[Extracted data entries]
^^^^

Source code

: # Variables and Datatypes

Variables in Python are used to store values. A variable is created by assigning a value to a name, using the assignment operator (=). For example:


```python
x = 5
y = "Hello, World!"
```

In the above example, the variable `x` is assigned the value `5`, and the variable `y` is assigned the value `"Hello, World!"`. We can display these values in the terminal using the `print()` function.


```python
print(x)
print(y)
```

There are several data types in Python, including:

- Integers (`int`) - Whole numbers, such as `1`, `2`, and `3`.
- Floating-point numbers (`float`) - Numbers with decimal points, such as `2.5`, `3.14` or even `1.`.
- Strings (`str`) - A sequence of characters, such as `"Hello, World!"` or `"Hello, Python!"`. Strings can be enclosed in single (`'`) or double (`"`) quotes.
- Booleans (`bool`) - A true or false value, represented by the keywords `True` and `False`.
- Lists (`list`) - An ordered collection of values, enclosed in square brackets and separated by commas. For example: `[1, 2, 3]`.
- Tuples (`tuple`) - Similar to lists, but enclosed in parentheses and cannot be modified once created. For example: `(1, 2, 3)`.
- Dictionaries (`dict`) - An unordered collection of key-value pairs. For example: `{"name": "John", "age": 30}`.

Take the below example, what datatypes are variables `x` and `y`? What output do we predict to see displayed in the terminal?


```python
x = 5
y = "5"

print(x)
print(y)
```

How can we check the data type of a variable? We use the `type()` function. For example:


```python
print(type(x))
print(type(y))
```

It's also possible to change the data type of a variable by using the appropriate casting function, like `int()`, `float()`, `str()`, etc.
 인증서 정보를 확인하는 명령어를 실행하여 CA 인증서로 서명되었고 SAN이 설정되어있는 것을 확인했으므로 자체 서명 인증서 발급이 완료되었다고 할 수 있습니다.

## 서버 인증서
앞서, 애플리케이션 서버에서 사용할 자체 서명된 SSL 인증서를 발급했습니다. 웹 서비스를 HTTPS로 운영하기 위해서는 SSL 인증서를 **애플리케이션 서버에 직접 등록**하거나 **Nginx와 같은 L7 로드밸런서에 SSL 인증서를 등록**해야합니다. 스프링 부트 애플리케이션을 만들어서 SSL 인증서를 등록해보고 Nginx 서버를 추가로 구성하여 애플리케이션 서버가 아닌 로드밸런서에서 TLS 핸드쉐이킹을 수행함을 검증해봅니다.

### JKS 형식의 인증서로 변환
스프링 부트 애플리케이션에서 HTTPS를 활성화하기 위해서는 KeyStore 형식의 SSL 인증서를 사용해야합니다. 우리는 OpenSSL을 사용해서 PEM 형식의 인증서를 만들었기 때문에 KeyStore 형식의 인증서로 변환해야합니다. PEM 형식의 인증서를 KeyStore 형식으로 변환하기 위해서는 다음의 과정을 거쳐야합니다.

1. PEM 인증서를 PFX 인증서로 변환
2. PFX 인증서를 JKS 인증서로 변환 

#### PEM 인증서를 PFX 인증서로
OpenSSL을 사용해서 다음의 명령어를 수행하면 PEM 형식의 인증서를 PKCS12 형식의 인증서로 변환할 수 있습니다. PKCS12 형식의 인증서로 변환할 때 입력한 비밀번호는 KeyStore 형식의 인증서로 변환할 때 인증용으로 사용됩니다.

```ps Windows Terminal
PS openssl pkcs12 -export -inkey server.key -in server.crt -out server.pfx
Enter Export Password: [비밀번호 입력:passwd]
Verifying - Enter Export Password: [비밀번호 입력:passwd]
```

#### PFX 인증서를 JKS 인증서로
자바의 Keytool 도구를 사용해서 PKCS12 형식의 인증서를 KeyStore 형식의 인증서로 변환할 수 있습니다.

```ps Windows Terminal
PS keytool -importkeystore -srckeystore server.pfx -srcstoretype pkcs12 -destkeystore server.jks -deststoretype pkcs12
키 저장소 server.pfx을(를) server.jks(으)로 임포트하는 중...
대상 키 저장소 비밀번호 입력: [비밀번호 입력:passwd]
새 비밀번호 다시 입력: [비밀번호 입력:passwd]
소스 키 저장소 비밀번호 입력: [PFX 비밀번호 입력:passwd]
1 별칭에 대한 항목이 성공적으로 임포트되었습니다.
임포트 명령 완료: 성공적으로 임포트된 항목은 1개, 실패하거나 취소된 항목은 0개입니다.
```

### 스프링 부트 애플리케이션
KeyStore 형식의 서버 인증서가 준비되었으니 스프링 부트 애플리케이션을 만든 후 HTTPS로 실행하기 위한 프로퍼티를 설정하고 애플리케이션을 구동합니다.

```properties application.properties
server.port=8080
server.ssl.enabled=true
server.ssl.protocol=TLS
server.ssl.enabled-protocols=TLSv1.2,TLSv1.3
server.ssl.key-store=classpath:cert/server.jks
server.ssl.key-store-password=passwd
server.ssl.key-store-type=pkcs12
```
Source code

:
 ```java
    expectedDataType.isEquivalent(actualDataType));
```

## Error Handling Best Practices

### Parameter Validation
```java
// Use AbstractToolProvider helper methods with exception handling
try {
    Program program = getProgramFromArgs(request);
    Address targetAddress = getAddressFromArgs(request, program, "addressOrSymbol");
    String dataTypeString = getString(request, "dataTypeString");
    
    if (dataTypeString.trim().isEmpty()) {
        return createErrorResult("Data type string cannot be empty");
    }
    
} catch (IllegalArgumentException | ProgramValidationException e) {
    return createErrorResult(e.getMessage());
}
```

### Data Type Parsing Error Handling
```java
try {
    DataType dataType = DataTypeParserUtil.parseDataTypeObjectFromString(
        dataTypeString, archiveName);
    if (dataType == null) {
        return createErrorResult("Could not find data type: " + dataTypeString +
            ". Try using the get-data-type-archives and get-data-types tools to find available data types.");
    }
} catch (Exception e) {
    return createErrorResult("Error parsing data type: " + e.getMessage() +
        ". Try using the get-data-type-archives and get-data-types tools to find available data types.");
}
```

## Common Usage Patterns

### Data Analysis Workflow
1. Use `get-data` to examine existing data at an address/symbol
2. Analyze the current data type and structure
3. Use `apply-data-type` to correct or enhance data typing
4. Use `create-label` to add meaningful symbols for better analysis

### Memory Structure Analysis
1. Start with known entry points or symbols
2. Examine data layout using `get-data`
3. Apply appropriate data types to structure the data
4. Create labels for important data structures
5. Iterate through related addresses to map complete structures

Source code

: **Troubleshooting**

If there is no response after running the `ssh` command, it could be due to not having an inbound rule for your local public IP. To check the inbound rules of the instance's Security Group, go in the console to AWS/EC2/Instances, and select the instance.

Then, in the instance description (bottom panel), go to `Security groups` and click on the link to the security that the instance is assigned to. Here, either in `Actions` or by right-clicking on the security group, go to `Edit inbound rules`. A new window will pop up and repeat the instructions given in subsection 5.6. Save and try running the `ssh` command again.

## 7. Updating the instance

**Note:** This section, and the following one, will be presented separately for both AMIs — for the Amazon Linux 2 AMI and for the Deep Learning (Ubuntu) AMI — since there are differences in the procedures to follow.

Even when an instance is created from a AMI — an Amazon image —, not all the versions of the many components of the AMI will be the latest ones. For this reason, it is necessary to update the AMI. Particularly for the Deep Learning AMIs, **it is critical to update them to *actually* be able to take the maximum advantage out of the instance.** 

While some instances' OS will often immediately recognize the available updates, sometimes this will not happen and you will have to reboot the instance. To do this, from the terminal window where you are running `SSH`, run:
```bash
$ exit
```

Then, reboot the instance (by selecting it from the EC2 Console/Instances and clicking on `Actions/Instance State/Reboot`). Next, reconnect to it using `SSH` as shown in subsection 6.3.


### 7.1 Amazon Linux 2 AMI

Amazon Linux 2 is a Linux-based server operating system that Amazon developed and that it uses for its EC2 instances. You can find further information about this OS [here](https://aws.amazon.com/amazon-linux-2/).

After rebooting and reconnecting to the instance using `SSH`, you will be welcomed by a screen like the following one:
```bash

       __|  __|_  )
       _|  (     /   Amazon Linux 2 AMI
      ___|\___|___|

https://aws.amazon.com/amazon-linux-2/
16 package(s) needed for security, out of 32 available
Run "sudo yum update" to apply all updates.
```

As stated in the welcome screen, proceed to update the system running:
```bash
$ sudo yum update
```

^^^^

### TASK TO COMPLETE:
For the word "애플리케이션을", count the lines of the data that contain it and state only that count.

### TASK ANSWER:
2